Collaborative Research: Reconstructing the missing record of late Proterozoic tectonism along the western margin of Laurentia using deep-time thermochronology

Studies of sedimentary rocks provide geoscientists a record of Earth's history, including the appearance and evolution of life, the growth and demise of mountains, and how the climate has changed. However, natural processes driven by plate tectonics mean that this sedimentary record is inherently incomplete. At different times during Earth's history, some regions experienced sediment deposition, which buries and therefore heats up rocks, while other regions experienced erosion, which both removes portions of the rock record and cools off the rocks that persist by bringing them closer to Earth's surface. This study will use the geochemical signatures of rock heating and cooling that occurs during deposition and erosion to understand the geologic histories of areas where no sedimentary rocks remain. Specifically, the study will investigate the ancient record of supercontinent breakup, a process that drives changes in sea level, global climate, and topography. This project will provide support for three early-career researchers at different universities, including two women, and build new relationships among the collaborating research groups. Three graduate and nine undergraduate students from different universities will be engaged in collaborative, hypothesis-driven research and learn a range of field, laboratory, and science communication methods. The researchers will also collaborate with the Idaho Museum of Natural History to create a mobile museum exhibit that will highlight the ancient history of the charismatic mountain ranges in the study area and visit museums that serve rural communities in the Rocky Mountains.

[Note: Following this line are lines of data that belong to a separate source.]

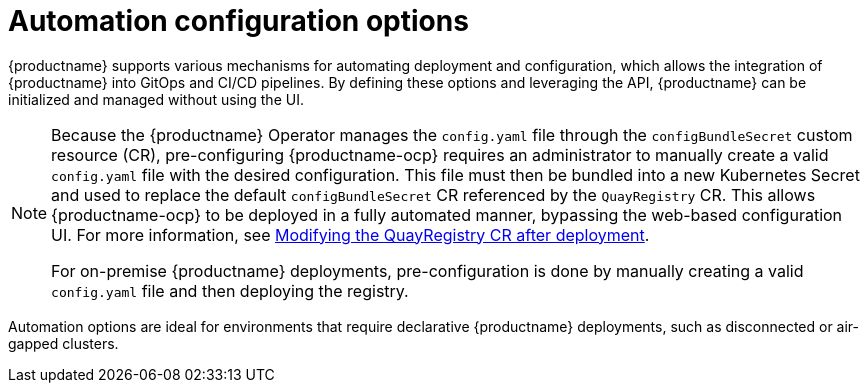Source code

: :_content-type: CONCEPT
[id="config-preconfigure-automation-intro"]
= Automation configuration options

{productname} supports various mechanisms for automating deployment and configuration, which allows the integration of {productname} into GitOps and CI/CD pipelines. By defining these options and leveraging the API, {productname} can be initialized and managed without using the UI.

[NOTE]
====
Because the {productname} Operator manages the `config.yaml` file through the `configBundleSecret` custom resource (CR), pre-configuring {productname-ocp} requires an administrator to manually create a valid `config.yaml` file with the desired configuration. This file must then be bundled into a new Kubernetes Secret and used to replace the default `configBundleSecret` CR referenced by the `QuayRegistry` CR. This allows {productname-ocp} to be deployed in a fully automated manner, bypassing the web-based configuration UI. For more information, see link:https://docs.redhat.com/en/documentation/red_hat_quay/{producty}/html-single/configure_red_hat_quay/index?extIdCarryOver=true&sc_cid=701f2000001Css5AAC#modifying-quayregistry-cr-after-deployment[Modifying the QuayRegistry CR after deployment].

For on-premise {productname} deployments, pre-configuration is done by manually creating a valid `config.yaml` file and then deploying the registry.
====

Automation options are ideal for environments that require declarative {productname} deployments, such as disconnected or air-gapped clusters.

////
Automation options for {productname} fall into two main categories:

* *Pre-configuring {productname} for automation*. This section covers the options available to administrators for pre-configuring their deployment, reducing the need to interact with the UI. These options include allowing the API to create the first user, enabling API access, adding a superuser, and restricting user creation.

* *Using the API to create the first user*. After you have deployed {productname} on-premise or by using the Operator, you can use the API to create the initial user account. This is useful in environments where user and team provisioning is driven by scripts or other tools.
+
[NOTE]
====
To use the API to create the first user, you must have pre-configured {productname} for automation.
====
////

Unconformities, which are abundant in the rock record, are traditionally viewed as unfillable gaps in the rock record of Earth's history. However, the thermal imprint of sedimentary cover on the basement rocks that underlie many unconformities provides a rich archive of the otherwise inaccessible parts of a continent's tectonic history. This record is now accessible due to recent conceptual and analytical advances in low-temperature thermochronology. The primary objective of this study is to contribute to these advances by targeting a critical gap in knowledge about Laurentian tectonics, the breakup of supercontinent Rodinia, while establishing an approach to deep-time thermochronology that can document Precambrian tectonic activity in regions that also experienced significant Phanerozoic mountain building. This study will sample along a 700-kilometer-long segment of western Laurentia's rifted margin, targeting basement rocks directly below the Great Unconformity and using four chronometers to produce holistic tectonothermal histories to fill a billion-year gap in the rock record. This study will demonstrate how deep time thermochronology can provide a new perspective on the geometry and tectonic evolution of western Laurentia's rifted margin, where much or all of the sedimentary record of Neoproterozoic tectonism is missing. This capability will be tested by (1) establishing a clear link between extant Neoproterozoic sedimentary rocks and Neoproterozoic tectonothermal events in the Uinta Mountains, (2) documenting the Proterozoic thermal histories of basement blocks with no overlying Neoproterozoic strata in the Teton Range and southwestern Montana, and (3) quantifying intra-mountain range variability of Proterozoic thermal histories to evaluate the sampling spatial resolution necessary for extracting meaningful tectonic information from the deep-time thermochronologic record.

This award reflects NSF's statutory mission and has been deemed worthy of support through evaluation using the Foundation's intellectual merit and broader impacts review criteria.